Speaking on ABC Insiders on Sunday morning, Chalmers said there had been a “couple of formal consultations” with the Tech Council of Australia and the Investment Council about the changes.

“We do recognise that startups and venture capital, and particularly the tech sector, have got a different kind of cost-base calculation,” Chalmers said when asked about the issue, adding the government had been engaging with the sector since before budget night”.

He pointed out that this ongoing consultation was specifically mentioned in the budget papers.

“I’ve had a number of informal engagements even before budget night so we recognise there’s a different case here and we will work through [that] with the sector,” he said.

“It’s not unusual after a big tax change is announced for there to be consultation on implementation and we flagged for some time that we are prepared to do that and that’s already begun.”

The context: The impact of the removal of the 50% capital gains tax discount and return to indexation on early-stage businesses is a key source of consultation from the federal government after the 2026 budget.

Founders have been pushing back about the CGT changes, arguing Australia will be the worst country in the developed world for startup equity and the shift could see talent move offshore and undermine employee share option plans.

Chalmers used his Insiders appearance to emphasise the consultative approach he would take on this issue and to double down on the importance of his tax changes.

“We’re taking one of the big distortions out of the market,” Chalmers said.

“By taking that distortion out of the system, it is a fairer, more neutral treatment of investment, capital gains in particular.”

He said that, on average, housing was over-compensated and shares were under-compensated and said the 50% CGT discount was “why shares over time have become relatively less attractive”.

He said it would help people “make decisions based on economic outcomes rather than tax outcomes”.

“I think about nine in 10 people under 35 don’t have any shares, and for people who do by getting rid of this distortion, which overcompensates established housing and under compensates shares or investments ... that will be a much fairer, much more neutral treatment of capital gains in the system,” he said.

Chalmers also hit back at rival Angus Taylor, who was speaking on Sky News on Sunday morning criticising the treasurer for his budget.

What they said: Chalmers declined to support Taylor’s plan to index income tax thresholds, saying cuts needed to be undertaken in a “responsible and affordable way”.

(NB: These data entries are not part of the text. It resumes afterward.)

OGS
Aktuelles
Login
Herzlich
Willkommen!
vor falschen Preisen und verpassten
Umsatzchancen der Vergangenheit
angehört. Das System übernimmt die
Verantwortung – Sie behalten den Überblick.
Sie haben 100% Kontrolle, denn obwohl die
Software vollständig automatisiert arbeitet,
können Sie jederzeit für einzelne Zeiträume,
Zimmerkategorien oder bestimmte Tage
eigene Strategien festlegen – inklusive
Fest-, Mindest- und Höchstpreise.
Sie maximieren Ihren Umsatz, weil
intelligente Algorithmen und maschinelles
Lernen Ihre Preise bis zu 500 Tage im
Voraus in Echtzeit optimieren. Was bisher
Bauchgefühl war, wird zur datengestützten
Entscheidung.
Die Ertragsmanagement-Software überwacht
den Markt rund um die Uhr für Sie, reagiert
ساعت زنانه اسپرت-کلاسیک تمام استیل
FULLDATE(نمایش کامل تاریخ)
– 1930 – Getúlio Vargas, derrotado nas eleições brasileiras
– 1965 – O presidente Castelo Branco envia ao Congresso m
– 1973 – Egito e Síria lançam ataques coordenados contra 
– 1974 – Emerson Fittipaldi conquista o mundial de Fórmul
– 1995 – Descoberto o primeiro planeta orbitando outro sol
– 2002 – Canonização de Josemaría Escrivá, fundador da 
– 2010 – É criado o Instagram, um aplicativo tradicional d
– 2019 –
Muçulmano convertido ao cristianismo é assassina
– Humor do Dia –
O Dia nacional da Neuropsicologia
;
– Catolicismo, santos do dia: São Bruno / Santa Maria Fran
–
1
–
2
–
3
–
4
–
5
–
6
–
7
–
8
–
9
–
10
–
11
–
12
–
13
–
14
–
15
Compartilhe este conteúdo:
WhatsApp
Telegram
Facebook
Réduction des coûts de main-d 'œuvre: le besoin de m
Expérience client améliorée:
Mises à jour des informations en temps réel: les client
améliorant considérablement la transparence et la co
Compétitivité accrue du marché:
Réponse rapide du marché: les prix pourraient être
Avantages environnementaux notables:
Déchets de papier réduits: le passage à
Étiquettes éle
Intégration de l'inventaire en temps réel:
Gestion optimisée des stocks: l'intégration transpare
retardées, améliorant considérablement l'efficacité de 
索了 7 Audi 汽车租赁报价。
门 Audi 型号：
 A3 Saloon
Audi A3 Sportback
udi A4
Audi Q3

He said the 2026 budget was one of the most “responsible” in memory and accused Taylor’s indexation proposal as being irresponsible, accusing it of adding an extra quarter of a trillion dollars in debt over the decade.

“He would dramatically increase debt, there would be much bigger deficits, there would be more inflation as well,” Chalmers said about the budget reply from Taylor, adding it would “cost the Australian people dearly in debt interest”.

“Over the course of the forward estimates, our tax reform package is broadly neutral,” he said, noting that over 10 years the CGT and negative gearing changes raise a bit over $40 billion each. But he emphasised there are also some tax cuts for businesses and workers.